## Sunday, December 13, 2009

### Why moving clocks run slow

The slowing of moving clocks ("time dilation") is one of the most famous results of Einstein's Special Theory of Relativity. Because it relates to time, it sounds very arcane and mysterious, but in truth it is very easy to get a concrete picture of how it happens.

This is because someone invented the wonderful example of the "light clock". I will first go over this example, and then explain why the same mechanism also applies to more normal clocks (not to mention every other physical process, e.g. aging).

Fig. 1
Light clock at rest.

Figure 1 shows a light clock sitting still with respect to us. The clock consists of two mirrors between which a light beam bounces back and forth. A counter counts the bounces, allowing us to measure time. I'm not sure whether such a clock has been built, but it's certainly possible in principle.

Fig. 2
Light clock in motion (aboard a fast-moving spacecraft).

Figure 2 shows a light clock flying past us aboard a spaceship. The light still bounces back and forth between the mirrors, but what we see now is that it takes a longer path than it did before, because the mirrors keep moving. Since the light still moves with its accustomed speed (denoted "c"), each bounce takes longer. It's actually easy to compute the exact factor of slowing using this picture; see the Wikipedia article.

So the moving light clock slows down because the light beam has trouble catching up to the mirrors it is bouncing between. The main ingredient that creates this result is that the speed of light doesn't depend on the thing that emitted it; light, unlike a tennis ball, doesn't move any faster after bouncing off of a moving mirror.

And why is this? It is because light is a wave, and the speed of a wave depends on its medium, not on the emitter. Think of a boat: its wake moves at the same speed regardless how fast the boat was moving.

The great revolution of 19th century physics was Maxwell's wave theory of light, and it is from this that Relativity directly sprang. Currently all of our theories of physics are wave theories and therefore they all embody similar Relativistic effects; indeed, their mathematics is matched up such that they all embody the exact same effects.

Finally let's consider more "normal" clocks, like ticking mechanical clocks or digital clocks. These clocks are really just light clocks in disguise, because they work using electrical forces, and electrical forces are carried by the electromagnetic field, the same field whose vibrations we call light. Mechanical clocks consist of atoms which are bound together by electrical forces, while digital clocks consist of electrons being shunted around by various electrical forces.

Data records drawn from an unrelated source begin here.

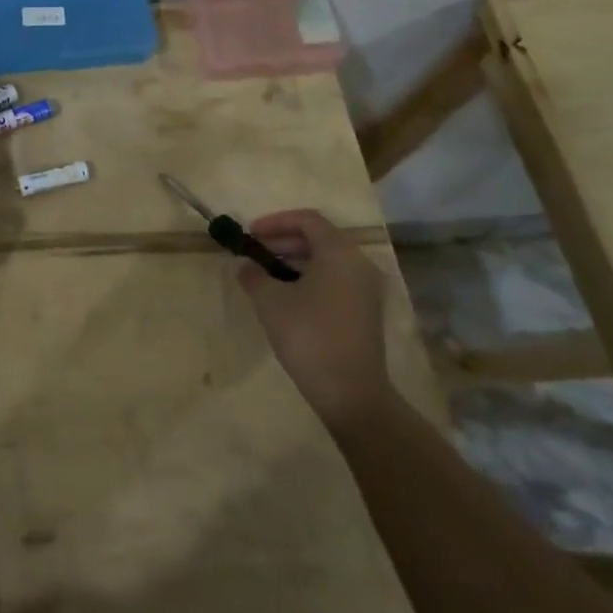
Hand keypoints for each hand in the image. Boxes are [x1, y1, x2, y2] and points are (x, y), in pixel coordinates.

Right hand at [237, 209, 391, 432]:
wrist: (350, 392)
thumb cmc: (308, 335)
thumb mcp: (270, 302)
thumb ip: (254, 276)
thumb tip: (246, 267)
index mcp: (339, 253)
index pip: (307, 220)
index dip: (275, 222)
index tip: (250, 234)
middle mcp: (358, 264)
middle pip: (318, 239)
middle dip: (282, 241)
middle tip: (253, 254)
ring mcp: (365, 289)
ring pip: (326, 261)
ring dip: (294, 261)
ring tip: (264, 276)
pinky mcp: (365, 311)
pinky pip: (335, 280)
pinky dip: (309, 278)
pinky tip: (286, 297)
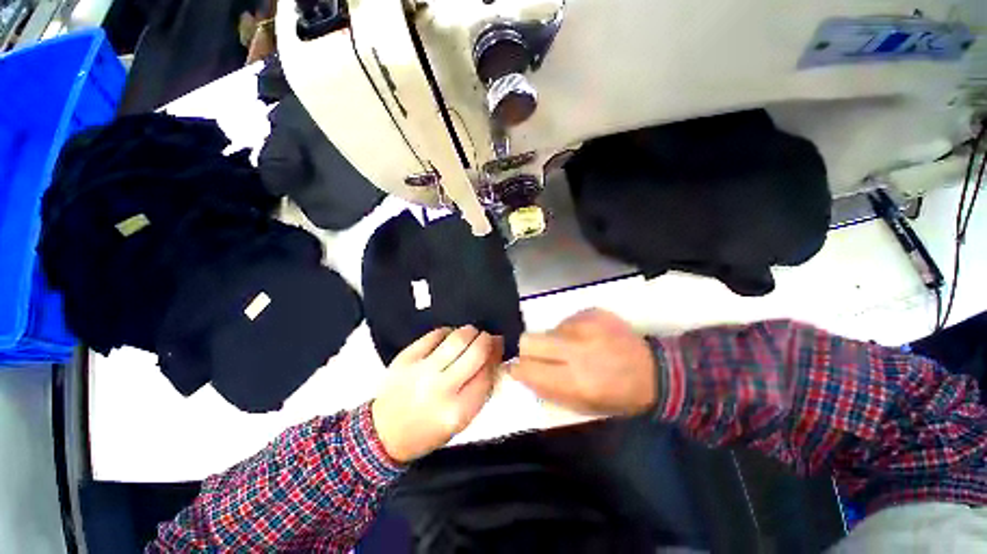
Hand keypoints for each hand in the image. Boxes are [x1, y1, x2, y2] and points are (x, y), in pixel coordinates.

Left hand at [372, 326, 502, 463]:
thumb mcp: (461, 422)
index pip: (488, 374)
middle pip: (476, 352)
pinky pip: (435, 334)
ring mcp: (422, 370)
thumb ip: (480, 390)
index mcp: (458, 411)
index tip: (499, 347)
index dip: (496, 356)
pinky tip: (449, 337)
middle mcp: (441, 388)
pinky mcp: (406, 357)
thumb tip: (494, 357)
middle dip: (487, 340)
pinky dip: (448, 331)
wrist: (383, 433)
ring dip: (470, 332)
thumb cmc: (427, 431)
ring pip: (457, 338)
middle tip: (488, 338)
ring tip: (471, 334)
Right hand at [510, 309, 655, 415]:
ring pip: (548, 329)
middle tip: (541, 356)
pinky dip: (571, 330)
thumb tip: (520, 372)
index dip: (516, 368)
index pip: (527, 368)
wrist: (655, 371)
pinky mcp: (593, 312)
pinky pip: (566, 320)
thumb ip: (547, 390)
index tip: (516, 368)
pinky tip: (588, 338)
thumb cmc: (617, 396)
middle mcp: (577, 350)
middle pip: (528, 340)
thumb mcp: (582, 406)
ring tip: (575, 348)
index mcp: (575, 381)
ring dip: (555, 340)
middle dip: (528, 349)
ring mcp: (586, 327)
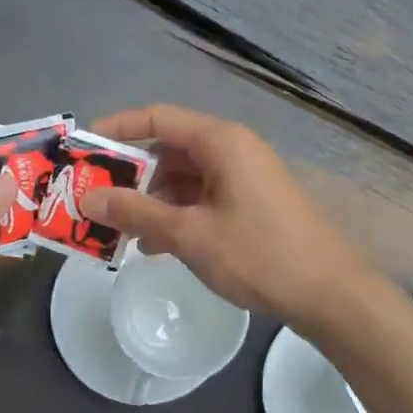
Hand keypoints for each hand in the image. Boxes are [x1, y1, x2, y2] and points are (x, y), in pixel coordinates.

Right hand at [78, 105, 375, 328]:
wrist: (330, 294)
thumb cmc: (259, 255)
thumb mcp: (190, 234)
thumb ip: (136, 213)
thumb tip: (89, 198)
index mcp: (220, 141)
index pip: (157, 118)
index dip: (116, 130)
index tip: (82, 151)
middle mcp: (232, 150)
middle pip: (168, 149)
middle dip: (129, 175)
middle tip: (93, 200)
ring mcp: (244, 177)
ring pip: (183, 177)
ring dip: (150, 201)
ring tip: (118, 231)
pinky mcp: (250, 203)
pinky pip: (201, 197)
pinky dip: (175, 214)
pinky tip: (154, 245)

A normal clock is basically the same as a light clock but with a many, many mirrors. Each atom is like a mirror, and the electrical forces between them are like the light wave bouncing in the light clock. If the clock is moving rapidly, the forces between the atoms are transmitted more slowly, causing the operation of the whole clock to slow down.

Obviously there is much more that should be said here. For one thing, there are processes that don't involve light at all, e.g. those mediated by the strong or weak force, but as pointed out above these forces are also waves sharing the same basic properties which cause the light clock to slow down.

And one should really discuss the "paradoxical" symmetry of the time dilation: each observer sees the other's clock running slow. It seems impossible, but that's obviously how the light clocks behave, so it can't really be a paradox - and it isn't. But I have to leave it there.